→ Request:
The response must be made up of the lines in the entries below that contain "Sviluppare".

→ Material for this task:
☆ ☆ ☆ ☆
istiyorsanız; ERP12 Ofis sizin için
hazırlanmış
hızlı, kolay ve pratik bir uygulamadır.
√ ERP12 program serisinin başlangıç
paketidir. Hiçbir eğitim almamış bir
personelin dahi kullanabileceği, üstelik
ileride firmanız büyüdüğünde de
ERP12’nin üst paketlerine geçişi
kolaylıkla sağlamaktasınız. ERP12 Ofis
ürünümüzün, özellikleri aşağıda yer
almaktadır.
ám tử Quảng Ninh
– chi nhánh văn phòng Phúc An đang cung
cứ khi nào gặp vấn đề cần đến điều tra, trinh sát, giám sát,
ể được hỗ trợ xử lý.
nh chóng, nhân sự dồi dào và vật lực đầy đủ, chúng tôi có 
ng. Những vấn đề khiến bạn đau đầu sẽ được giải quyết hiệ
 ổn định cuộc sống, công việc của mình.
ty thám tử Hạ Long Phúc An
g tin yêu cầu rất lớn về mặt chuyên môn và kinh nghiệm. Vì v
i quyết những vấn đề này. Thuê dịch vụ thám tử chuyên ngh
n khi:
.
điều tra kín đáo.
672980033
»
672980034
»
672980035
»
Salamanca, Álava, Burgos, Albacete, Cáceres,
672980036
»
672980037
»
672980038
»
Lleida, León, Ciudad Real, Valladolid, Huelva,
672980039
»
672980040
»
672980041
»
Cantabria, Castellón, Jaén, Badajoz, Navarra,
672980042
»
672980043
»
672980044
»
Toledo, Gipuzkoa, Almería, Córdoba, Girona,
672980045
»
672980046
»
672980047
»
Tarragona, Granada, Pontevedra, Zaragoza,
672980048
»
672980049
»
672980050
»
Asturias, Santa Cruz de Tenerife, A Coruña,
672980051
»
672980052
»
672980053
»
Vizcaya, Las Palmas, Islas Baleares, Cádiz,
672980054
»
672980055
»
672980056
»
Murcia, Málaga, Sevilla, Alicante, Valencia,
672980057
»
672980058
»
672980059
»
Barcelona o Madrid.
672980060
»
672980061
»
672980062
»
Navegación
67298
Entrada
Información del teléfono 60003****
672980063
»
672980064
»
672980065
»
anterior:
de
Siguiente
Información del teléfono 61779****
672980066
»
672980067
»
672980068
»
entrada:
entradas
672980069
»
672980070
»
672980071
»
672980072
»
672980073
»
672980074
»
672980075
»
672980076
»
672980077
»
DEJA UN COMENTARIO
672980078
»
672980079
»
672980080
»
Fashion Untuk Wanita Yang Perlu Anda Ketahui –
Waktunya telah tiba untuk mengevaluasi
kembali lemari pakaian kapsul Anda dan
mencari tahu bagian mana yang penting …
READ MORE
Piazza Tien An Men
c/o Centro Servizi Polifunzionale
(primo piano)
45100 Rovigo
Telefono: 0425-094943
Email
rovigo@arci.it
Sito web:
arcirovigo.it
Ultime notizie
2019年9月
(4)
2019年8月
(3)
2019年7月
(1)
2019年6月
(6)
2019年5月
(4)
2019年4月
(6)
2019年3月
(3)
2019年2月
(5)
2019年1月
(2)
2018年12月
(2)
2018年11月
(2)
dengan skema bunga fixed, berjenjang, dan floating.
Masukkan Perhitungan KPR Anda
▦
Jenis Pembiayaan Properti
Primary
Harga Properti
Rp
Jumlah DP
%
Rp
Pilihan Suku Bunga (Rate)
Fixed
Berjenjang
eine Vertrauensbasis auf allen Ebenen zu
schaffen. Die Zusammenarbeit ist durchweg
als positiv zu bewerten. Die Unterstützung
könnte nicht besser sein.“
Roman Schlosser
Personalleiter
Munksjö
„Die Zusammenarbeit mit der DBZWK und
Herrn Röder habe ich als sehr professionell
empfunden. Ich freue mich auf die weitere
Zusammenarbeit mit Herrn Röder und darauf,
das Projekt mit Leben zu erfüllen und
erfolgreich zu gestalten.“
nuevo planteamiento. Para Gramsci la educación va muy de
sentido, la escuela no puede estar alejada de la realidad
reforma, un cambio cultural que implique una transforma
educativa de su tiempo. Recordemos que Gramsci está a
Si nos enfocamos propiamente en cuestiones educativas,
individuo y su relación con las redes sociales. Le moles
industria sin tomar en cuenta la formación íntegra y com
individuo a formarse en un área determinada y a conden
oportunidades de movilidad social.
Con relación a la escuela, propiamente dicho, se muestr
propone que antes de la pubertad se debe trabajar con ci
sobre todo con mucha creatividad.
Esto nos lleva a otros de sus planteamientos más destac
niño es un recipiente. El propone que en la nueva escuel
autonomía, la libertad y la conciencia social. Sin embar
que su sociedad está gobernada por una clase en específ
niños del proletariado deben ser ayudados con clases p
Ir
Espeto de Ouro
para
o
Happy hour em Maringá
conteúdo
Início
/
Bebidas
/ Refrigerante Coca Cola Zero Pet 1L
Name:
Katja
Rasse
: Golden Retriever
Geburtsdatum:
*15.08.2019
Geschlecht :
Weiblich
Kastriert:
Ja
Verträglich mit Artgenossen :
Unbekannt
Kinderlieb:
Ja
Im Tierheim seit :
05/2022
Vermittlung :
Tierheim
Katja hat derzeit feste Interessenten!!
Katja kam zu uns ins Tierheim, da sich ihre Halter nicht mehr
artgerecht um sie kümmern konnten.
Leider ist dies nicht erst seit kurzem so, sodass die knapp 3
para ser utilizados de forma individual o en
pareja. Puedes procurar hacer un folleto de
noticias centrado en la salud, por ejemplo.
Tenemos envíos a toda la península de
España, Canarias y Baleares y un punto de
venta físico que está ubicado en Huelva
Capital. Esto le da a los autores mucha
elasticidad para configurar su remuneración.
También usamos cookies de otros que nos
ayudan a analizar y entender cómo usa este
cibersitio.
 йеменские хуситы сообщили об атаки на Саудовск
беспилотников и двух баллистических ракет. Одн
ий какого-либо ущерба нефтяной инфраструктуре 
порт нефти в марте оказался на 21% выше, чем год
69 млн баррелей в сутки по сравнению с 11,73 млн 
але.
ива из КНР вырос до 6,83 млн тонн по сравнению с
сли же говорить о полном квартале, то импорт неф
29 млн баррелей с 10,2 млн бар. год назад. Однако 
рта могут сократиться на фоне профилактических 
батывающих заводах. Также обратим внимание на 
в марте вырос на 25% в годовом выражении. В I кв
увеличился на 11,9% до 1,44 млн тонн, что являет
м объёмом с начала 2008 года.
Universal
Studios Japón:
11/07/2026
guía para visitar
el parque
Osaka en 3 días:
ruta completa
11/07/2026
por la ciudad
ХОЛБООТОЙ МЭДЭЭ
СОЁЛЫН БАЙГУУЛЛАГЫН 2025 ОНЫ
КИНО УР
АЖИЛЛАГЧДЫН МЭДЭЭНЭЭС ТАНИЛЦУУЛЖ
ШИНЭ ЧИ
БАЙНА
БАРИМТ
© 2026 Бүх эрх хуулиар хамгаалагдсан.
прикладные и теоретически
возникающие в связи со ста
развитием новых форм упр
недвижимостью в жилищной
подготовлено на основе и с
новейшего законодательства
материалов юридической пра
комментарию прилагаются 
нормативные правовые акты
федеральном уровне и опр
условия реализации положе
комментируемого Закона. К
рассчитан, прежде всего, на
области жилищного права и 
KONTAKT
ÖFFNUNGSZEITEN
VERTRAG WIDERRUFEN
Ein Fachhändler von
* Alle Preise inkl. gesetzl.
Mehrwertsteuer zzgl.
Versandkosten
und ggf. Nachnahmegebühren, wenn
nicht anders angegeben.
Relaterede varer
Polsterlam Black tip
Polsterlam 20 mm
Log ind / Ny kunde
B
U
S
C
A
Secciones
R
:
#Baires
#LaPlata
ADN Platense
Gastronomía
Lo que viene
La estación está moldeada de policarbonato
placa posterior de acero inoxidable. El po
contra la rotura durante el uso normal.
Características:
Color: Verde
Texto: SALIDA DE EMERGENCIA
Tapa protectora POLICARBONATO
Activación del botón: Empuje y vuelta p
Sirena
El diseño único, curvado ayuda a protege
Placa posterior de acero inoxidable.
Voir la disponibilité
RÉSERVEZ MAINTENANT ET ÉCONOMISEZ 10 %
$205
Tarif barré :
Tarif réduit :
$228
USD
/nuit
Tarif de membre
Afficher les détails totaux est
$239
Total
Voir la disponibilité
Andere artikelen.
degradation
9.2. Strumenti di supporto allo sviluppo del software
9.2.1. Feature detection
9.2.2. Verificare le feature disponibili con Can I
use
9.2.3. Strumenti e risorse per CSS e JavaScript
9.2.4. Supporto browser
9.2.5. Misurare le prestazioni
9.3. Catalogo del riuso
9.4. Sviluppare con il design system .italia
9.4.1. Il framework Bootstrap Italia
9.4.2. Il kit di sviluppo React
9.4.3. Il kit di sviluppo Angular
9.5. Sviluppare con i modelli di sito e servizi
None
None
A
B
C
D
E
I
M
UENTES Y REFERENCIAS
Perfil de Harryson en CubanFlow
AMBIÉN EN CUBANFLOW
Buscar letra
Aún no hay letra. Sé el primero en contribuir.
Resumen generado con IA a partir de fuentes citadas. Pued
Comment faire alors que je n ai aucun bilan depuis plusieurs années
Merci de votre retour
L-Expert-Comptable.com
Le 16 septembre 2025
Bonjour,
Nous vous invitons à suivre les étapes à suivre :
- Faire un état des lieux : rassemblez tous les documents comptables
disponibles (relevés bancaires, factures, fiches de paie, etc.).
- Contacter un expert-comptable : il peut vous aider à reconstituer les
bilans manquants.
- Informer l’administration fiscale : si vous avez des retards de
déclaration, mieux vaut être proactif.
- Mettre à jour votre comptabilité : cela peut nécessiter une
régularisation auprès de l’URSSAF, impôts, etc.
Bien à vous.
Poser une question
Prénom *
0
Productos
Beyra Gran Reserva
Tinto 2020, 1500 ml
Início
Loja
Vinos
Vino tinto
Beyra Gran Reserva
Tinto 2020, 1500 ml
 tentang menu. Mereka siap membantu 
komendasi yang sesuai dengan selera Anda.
☆ ☆ ☆ ☆
→ Answer below:
9.4. Sviluppare con il design system .italia
9.5. Sviluppare con i modelli di sito e servizi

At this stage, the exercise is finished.